If airlines have more incentives, this will mean a more efficient airport with lower administration costs, Rudolph says. In turn, if the airport is used more efficiently, it will mean long-term savings and slow the need to build new facilities, thereby cutting infrastructure costs.
"As far as we understand we're not aware of another airport, especially in North America, who is looking at this," he adds. "If it proves to be successful and mutually beneficial for both parties, we'd be hoping other airports would adopt this model as well."
The GTAA is hoping its new pressure campaign will persuade Ottawa to allow Toronto Pearson to lower some of the highest landing fees in the industry.
The GTAA says that could also help it to recoup some passenger loss, pointing to one million Ontario passengers who use Buffalo, N.Y., because they can find cheaper flights there.
"Airport rent is responsible for 34 per cent of the landing fees charged to airlines operating at Toronto Pearson. The GTAA has committed that any reduction in ground rent will be passed directly to the airlines through reduced fees," says Armstrong.
But airline analyst Rick Erickson, of Calgary-based R.P. Erickson and Associates, says Ottawa must also take into account issues such as the excise fuel tax and security charges if changes are to be meaningful. But for now, he says, the federal government appears to be in a holding pattern.
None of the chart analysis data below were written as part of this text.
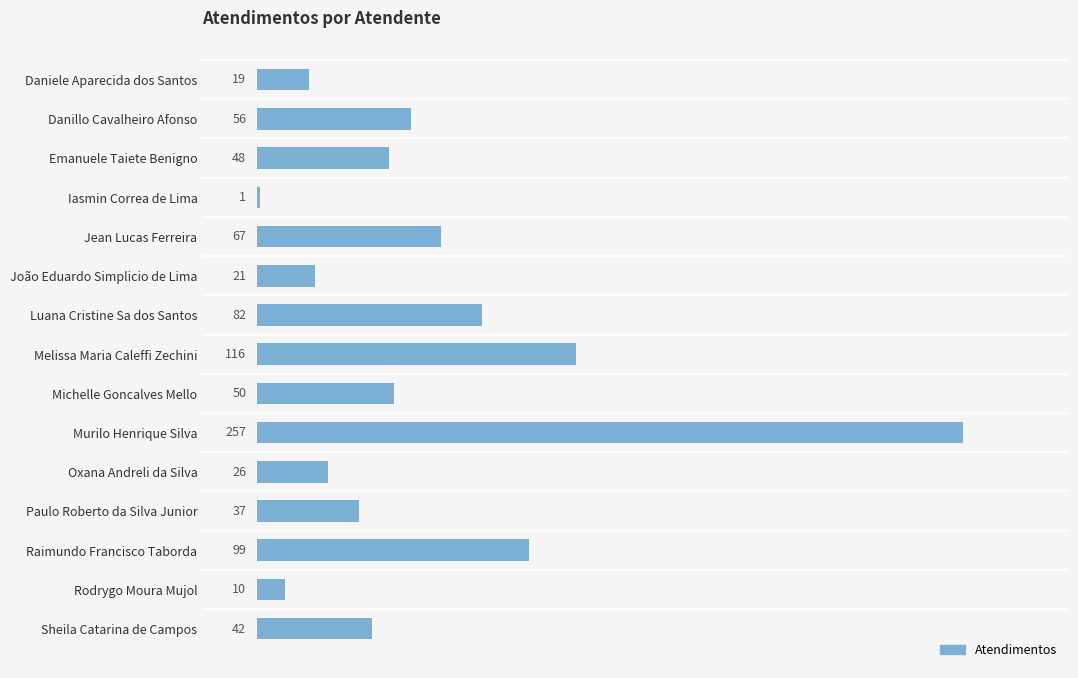

List the labels in order of value, largest first.

Murilo Henrique Silva, Melissa Maria Caleffi Zechini, Raimundo Francisco Taborda, Luana Cristine Sa dos Santos, Jean Lucas Ferreira, Danillo Cavalheiro Afonso, Michelle Goncalves Mello, Emanuele Taiete Benigno, Sheila Catarina de Campos, Paulo Roberto da Silva Junior, Oxana Andreli da Silva, João Eduardo Simplicio de Lima, Daniele Aparecida dos Santos, Rodrygo Moura Mujol, Iasmin Correa de Lima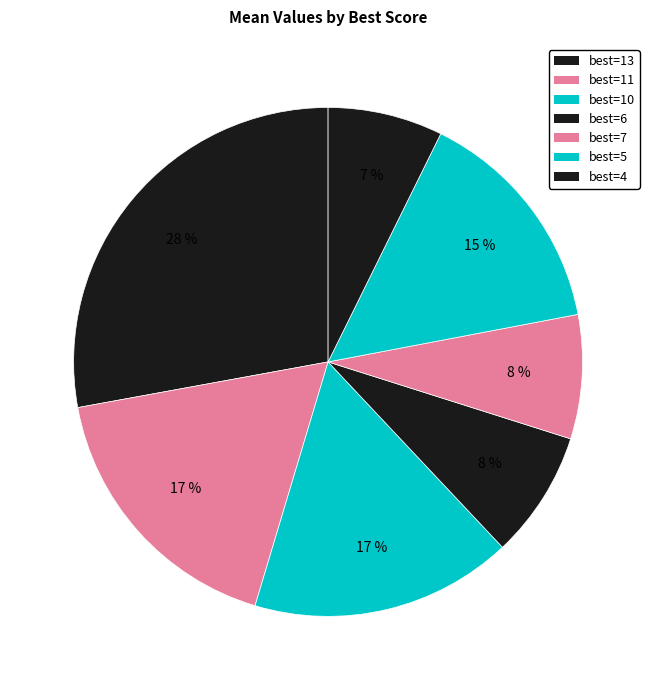

How many slices are in this pie chart?

7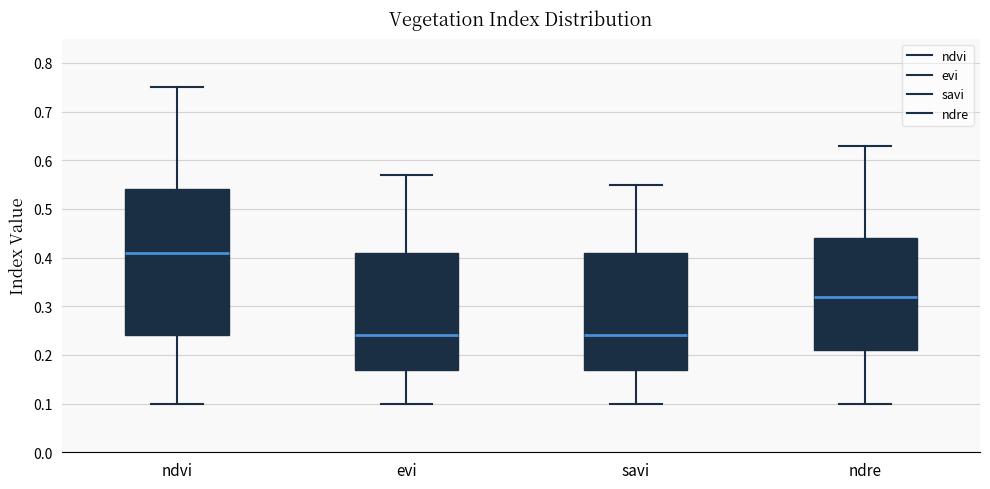

Where does the lower whisker of the box for savi end on the y-axis? The values are not printed on the chart, so give them approximately, as read against the axis.

0.10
"There are no signals. I don't see anything on negotiating airport rent, I see nothing on the excise on fuel tax, nothing even on airline ownership," says Erickson. "They've done some little things, but there are far larger things that need to be addressed."
Winnipeg Airport's Rempel thinks he might know the reason behind Ottawa's silence. "It's a hidden cost and what that means is the average taxpayer - other than when a report comes out and is in the media - doesn't see what the impact really is. It's hidden so deep," says Rempel.
"It (the monies) goes into the general revenues. Nobody sees it, so nobody cares. They only way it will be addressed is if pressure is brought to bear by the general public through an election process."